After I started brewing my own beer, I quickly decided that creating branding for my brewery would be a fun personal project, and allow me to explore modern branding ideas in a field where design was—at the time—often very traditional and uninspiring. “Emperial Brewing” was born out of this, combining a favorite animal of mine—Emperor Penguins—with the Imperial Stouts I often brewed and shared with others.

In the initial planning phases of the project, I was reminded of the iconic Penguin Books logo. However, I wanted to create something more modern, and less squat. I also admired the design choices of two local breweries, Great Divide Brewing Company and Odell Brewing Company, and used their logos for additional inspiration.

The results of this first phase of design included a stand-alone penguin logo (which I now use for my personal branding), and two Emperial Brewing logos depending on use-case. I chose Futura Condensed Extra Bold for the logotype to balance the weight of the “negative” penguin motif in the center of the round variation and to ensure legibility when printed on standard bottle caps. The rectangular variation stuck with this for consistency, using the weight of the outside border to balance the design.

Along with these, I created a series of “one-off” labels for beer I was brewing and giving to friends as gifts—trying out different ideas and layouts each time.

The Problem

Friends and online acquaintances had been asking for a way to brew the beers I was creating themselves, and to work with me to develop new ones. So, I decided to open source my brewing and design products. However, after I made all my resources available, I noticed that while participants would happily brew beers I had created and suggest new ones, no one was interested in designing packaging for them. It was “too hard.” Either I provided the designs for everything, or the resultant beers would be bottled in plain old brown bottles, with nothing to hint at the deliciousness within.

Hypothesis

Seeing this, I hypothesized that the design side of the project would benefit from a more streamlined set of design resources—where participants could use standardized, reusable components to create designs with commonly available applications, and without design experience. This would then allow for more participation in the project, and make it so that I didn’t have to create every design.

The result of my ideation on this was a simplified label design layout featuring the Emperial Brewing logo, a default “background” for use on the main part of labels (an abstraction of a penguin colony that added naturalistic texture to the labels), and a variation of the logo stating the recipe version. This was provided as a template PDF that could be edited as needed. All that a participant needed to provide was a single-color drawing or cutout for use in the center of the label.

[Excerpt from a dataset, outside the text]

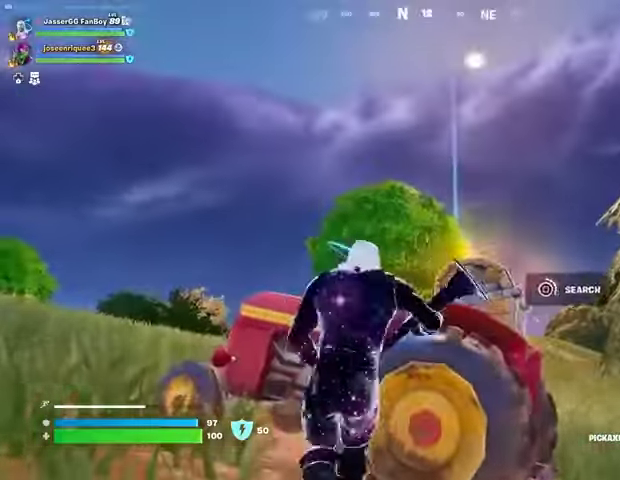
{"buttons": [], "left_stick": "right", "right_stick": "center", "events": [[67, "SQUARE", "up"], [400, "SQUARE", "down"], [500, "SQUARE", "up"]]}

Initial versions of this simplified label layout (“Documentary,” and “Muttface”) maintained the single-color aesthetic established with the logo, but later versions incorporated a two-tone background to better highlight the single-color primary graphic for each beer.

Outcomes

The hypothesis that creating the labels using reusable components and limiting the design work required to create initial designs would increase participation in the design side of the project proved to be true. By the end of the open source project’s life, participation had increased significantly, with 17 total recipes in active development—all of which had label designs (which were eventually polished and finalized by me).

The open source Emperial Brewing project ended in 2016 when I ran out of time to maintain it. However, I revisited the logo design in 2022 out of a desire to update it to my current standards. While the basic design components still felt relevant, the overall design felt too heavy. After testing some variations, I decided to use a lighter weight logotype (Century Gothic Bold) and incorporate more whitespace.